Omicron disrupts cruises | Press

(Paris) Hijacked boats, passengers placed in isolation: the Omicron variant is once again disrupting the world of cruises, which highlights in its defense the small percentage of passengers concerned and that these are mainly asymptomatic cases.



Katell PRIGENT
France Media Agency

Despite the “health bubbles” (compulsory vaccination, multiple tests) put in place by the companies on their boats when travel resumed in spring 2021, in Hong Kong, a cruise from Spectrum of the Seas of the Royal Carribean was forced to return to port prematurely on Wednesday because of nine contact cases out of 3,700 passengers.

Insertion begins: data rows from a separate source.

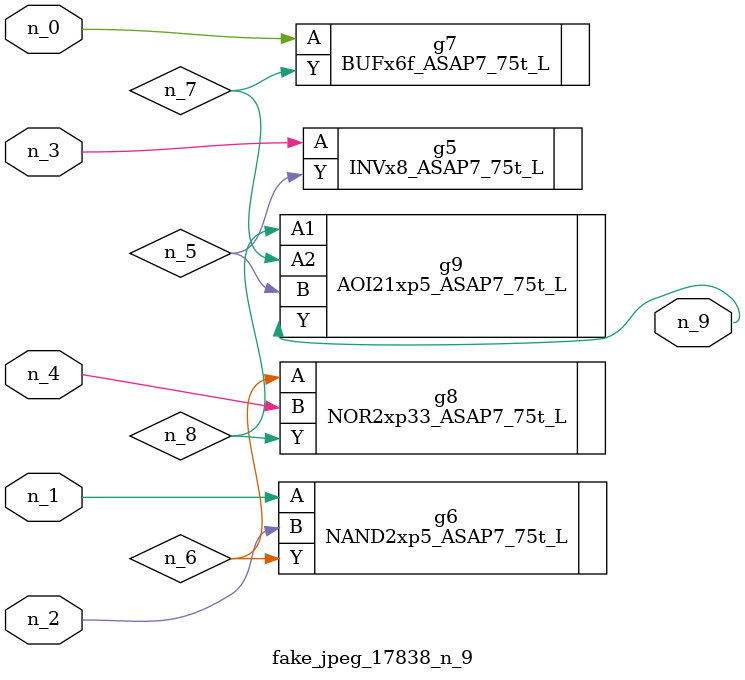
<source format=v>
module fake_jpeg_17838_n_9 (n_3, n_2, n_1, n_0, n_4, n_9);

input n_3;
input n_2;
input n_1;
input n_0;
input n_4;

output n_9;

wire n_8;
wire n_6;
wire n_5;
wire n_7;

INVx8_ASAP7_75t_L g5 ( 
.A(n_3),
.Y(n_5)
);

NAND2xp5_ASAP7_75t_L g6 ( 
.A(n_1),
.B(n_2),
.Y(n_6)
);

BUFx6f_ASAP7_75t_L g7 ( 
.A(n_0),
.Y(n_7)
);

NOR2xp33_ASAP7_75t_L g8 ( 
.A(n_6),
.B(n_4),
.Y(n_8)
);

AOI21xp5_ASAP7_75t_L g9 ( 
.A1(n_8),
.A2(n_7),
.B(n_5),
.Y(n_9)
);


endmodule
</source>
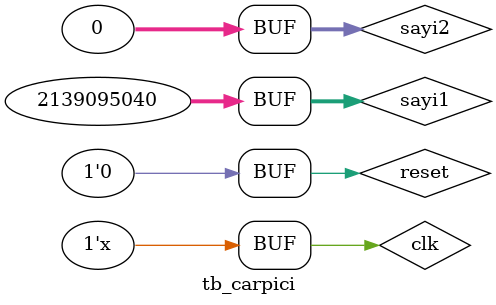
<source format=v>
`timescale 1ns / 1ps

module tb_carpici();
    reg clk, reset;
    reg [31:0] sayi1, sayi2;
    wire [31:0] sonuc;
    
    carpici uut(clk, reset, sayi1, sayi2, sonuc);

    initial begin
        /*clk = 0;
        reset = 0;
        sayi1 = 32'b10111110100110011001100110011010;
        sayi2 = 32'b01000011111110100010000000000000;
        
        #350;
        
        clk = 0;
        reset = 1;
        #10;
        reset = 0;
        sayi1 = 32'b01000001011101010101010101011111;
        sayi2 = 32'b01000001001010101010101010101010;
        
         #350;
         
         
         clk = 0;
        reset = 1;
        #10;
        reset = 0;
        sayi1 = 32'b01111111110000000000000000000000;
        sayi2 = 32'b01000001001010101010101010101010;
         #350;*/
        
        clk = 0;
        reset = 1;
        #10;
        reset = 0;
        sayi1 = 32'b01000001011101010101010101011111;
        sayi2 = 32'b01111111110000000000000000000000;
         #350;
        clk = 0;
        reset = 1;
        #10;
        reset = 0;
        sayi1 = 32'b11111111100000000000000000000000;
        sayi2 = 32'b01000001001010101010101010101010;
         #350;
        clk = 0;
        reset = 1;
        #10;
        reset = 0;
        sayi1 = 32'b01111111110000000000000000000000;
        sayi2 = 32'b11000001001010101010101010101010;
         #350;
        clk = 0;
        reset = 1;
        #10;
        reset = 0;
        sayi1 = 32'b01111111100000000000000000000000;
        sayi2 = 32'b00000000000000000000000000000000;
         #350;
        
    end
    
    always begin
        clk = ~clk;
        #5;
    end
        
endmodule

</source>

In Italy, at least 45 vacationers out of the 4,813 of the liner Grandiosa of the company MSC were placed in quarantine in the port of Genoa, and in Spain, 3,000 passengers of theAIDAnova were disembarked in Lisbon instead of the Canaries after the detection of 68 positive cases.

In Brazil, cruise lines have announced themselves to suspend travel until January 21 due to “differences” with health authorities on the application of COVID-19 protocols decided two months ago.

In the United States, the health authorities (CDC) raised the alert threshold and recommended avoiding cruises, including for people vaccinated. American customers represented in 2019, before the pandemic, 48% of the 30.5 million passengers worldwide, according to a study by Roland Berger.

The CDC’s decision “is particularly puzzling”, reacted in a statement the international association of cruise passengers, CLIA, which argues that “the cases identified on cruise ships represent only a tiny minority of the total population on board – much less than on land – and that the majority of these cases are asymptomatic or mild in nature, representing little or no burden on medical services on board or ashore ”.

“Nothing is 100% virus proof”

“What we have learned throughout this pandemic is that nothing is 100% proof against the virus, nothing”, defends himself to AFP an executive of a large global company wishing remain anonymous.

“All passengers are fully vaccinated and 100% of the population – crew and passengers – is tested several times before and during the cruise,” he adds, “no hotel, resort, train, bus, test 100% of its customers like us ”.

Omicron is a new blow for a market which, in 2019, represented 49 billion dollars, according to the study of the firm Roland Berger and which saw its activity completely stopped for a year from March 2020.

“This sector has been extremely penalized. They have lost tens of billions of dollars, ”explains Didier Arino, director of the French specialist firm Protourisme. With Omicron, “they will suffer the media coverage (of the cases) and the loss of customers,” he predicts.

At the end of December, the company Royal Carribean, already announced in a press release, “a drop in bookings and an increase in cancellations for short-term sailings, but to a lesser degree than that known with the Delta variant”.

Norwegian Cruise Line, another industry giant, canceled eight destinations between January 5 and April “due to current travel restrictions.”

Companies are also facing positive cases in their flight personnel. In Brazil, 60% of the positive cases identified by the health authorities were crew members just like 60 of the 68 cases in Spain on AIDAnova.

At the end of December, despite Omicron, Richard Fain, CEO of the Royal Caribbean Group said he was “optimistic”, predicting a “solid transition year in 2022 and a very good year 2023”.